Yen Remains Near Record Low Against Euro as BOJ Maintains Cautious Stance Post-Rate Hike
By Kevin Buckland
On Monday, the Japanese yen struggled to gain ground and lingered close to a record low versus the euro, following the Bank of Japan’s (BOJ) decision to raise interest rates on Friday. Despite the increase in policy rate, BOJ Governor Kazuo Ueda maintained a measured tone, signaling a data-dependent approach to further tightening, which led to a weakening yen across key currency pairs.
Yen Keeps Pressure Near Multi-Month Lows
The yen was trading near an 11-month low against the U.S. dollar and hovered just below a 17-month trough against the Australian dollar on Monday. The currency’s lackluster performance came despite a rate hike by the BOJ—a quarter point increase to 0.75%, marking the highest borrowing costs in Japan in 30 years.
Market participants had expected the rate increase, but the central bank’s accompanying statement hinted at a willingness to continue tightening. However, Governor Ueda’s cautious remarks during a news conference, emphasizing that the timing and pace of future hikes would hinge on incoming economic data, disappointed investors looking for clearer hawkish guidance.
Official Warning on Currency Intervention Yields Minimal Impact
Earlier in the day, Japan’s top currency diplomat, Atsushi Mimura, expressed concern over what he described as “one-sided and sharp” moves in the foreign exchange market. Mimura warned that authorities would undertake “appropriate actions against excessive moves,” fueling speculation of possible currency intervention. Nevertheless, this alert had little immediate impact on the yen’s trading levels.
Impact on Japanese Government Bonds
The yen’s decline on Monday triggered a notable selloff in Japanese government bonds. The benchmark 10-year yield surged above the critical 2% level, reaching its highest point since 1999. This inverse relationship between bond prices and yields underscored shifting market dynamics following the BOJ rate hike.
Market Analysis and Currency Movements
Tony Sycamore, an analyst at IG, commented on the BOJ’s approach, stating that while the central bank noted that real yields remain “significantly low,” suggesting potential for further tightening, Governor Ueda’s reiteration of a data-dependent policy lacked fresh insight. “The absence of clearer guidance on the pace of future hikes disappointed markets, triggering yen selling,” Sycamore noted.

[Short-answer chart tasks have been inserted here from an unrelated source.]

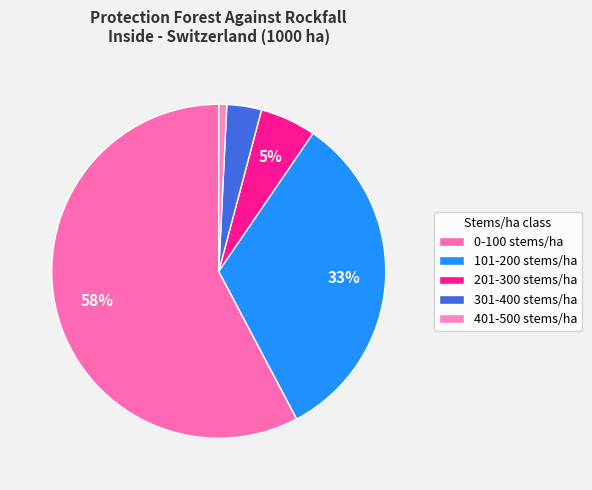

How many slices are in this pie chart?

5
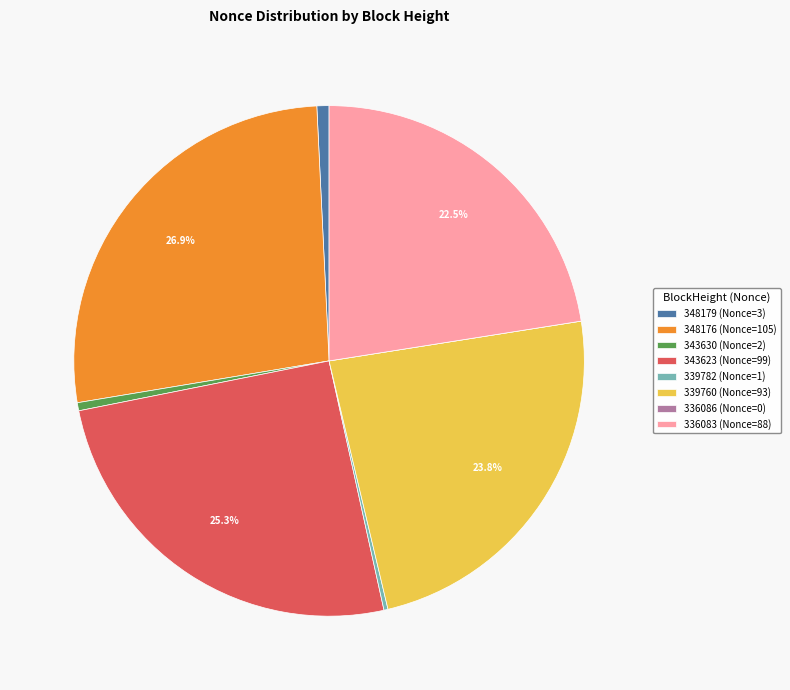

True or false: 348176 accounts for 27% of the total.

True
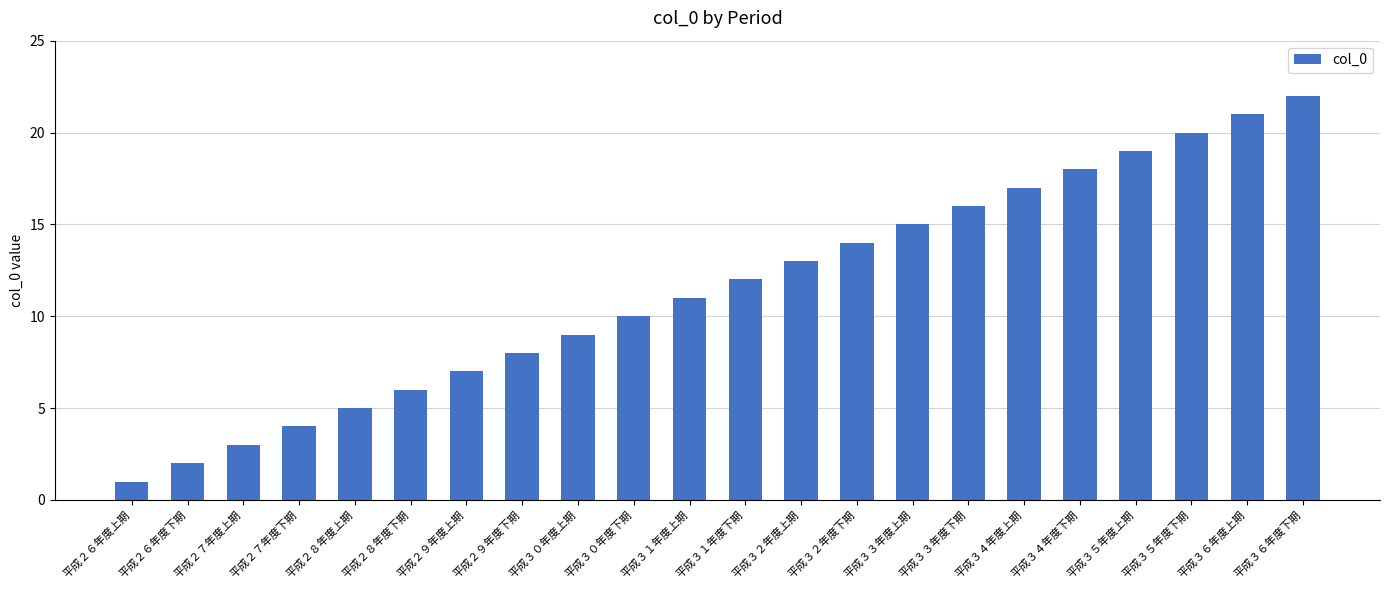

What is the label of the 14th bar from the left?

平成３２年度下期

He further explained that a decisive break above 158 yen per U.S. dollar could pave the way for the yen to revisit the year’s high set in January near 158.87. On Monday, the U.S. dollar eased slightly by 0.1% to trade at 157.56 yen, remaining close to last month’s high of 157.90. The euro also retreated by 0.1% to 184.51 yen but stayed near Friday’s record peak at 184.75. Against the U.S. dollar, the euro was stable at $1.1714. The Australian dollar experienced a minor decline, trading at 104.20 yen, but remained near the 104.39 yen level it reached earlier this month, which marked its highest since July of the previous year. The AUD/USD pair edged up 0.1% to $0.6616. ### Australian Dollar Supported by Interest Rate Differentials
Commonwealth Bank of Australia analysts highlighted that the Aussie-yen pair benefits from solid risk sentiment and widening interest rate differentials between Australian and Japanese 10-year government bonds. The analysts forecasted the Australian dollar could rise to 109 yen per unit by March 2025. ### Outlook
While the Bank of Japan has taken a step toward normalizing ultra-loose monetary policy, the cautious messaging from Governor Ueda has left markets searching for stronger signals about the pace of future rate hikes. For now, the yen remains under pressure against several major currencies, with investors closely monitoring forthcoming economic data and BOJ communications for clearer direction.
This article is based on the latest market data and statements from Bank of Japan officials as of April 2025.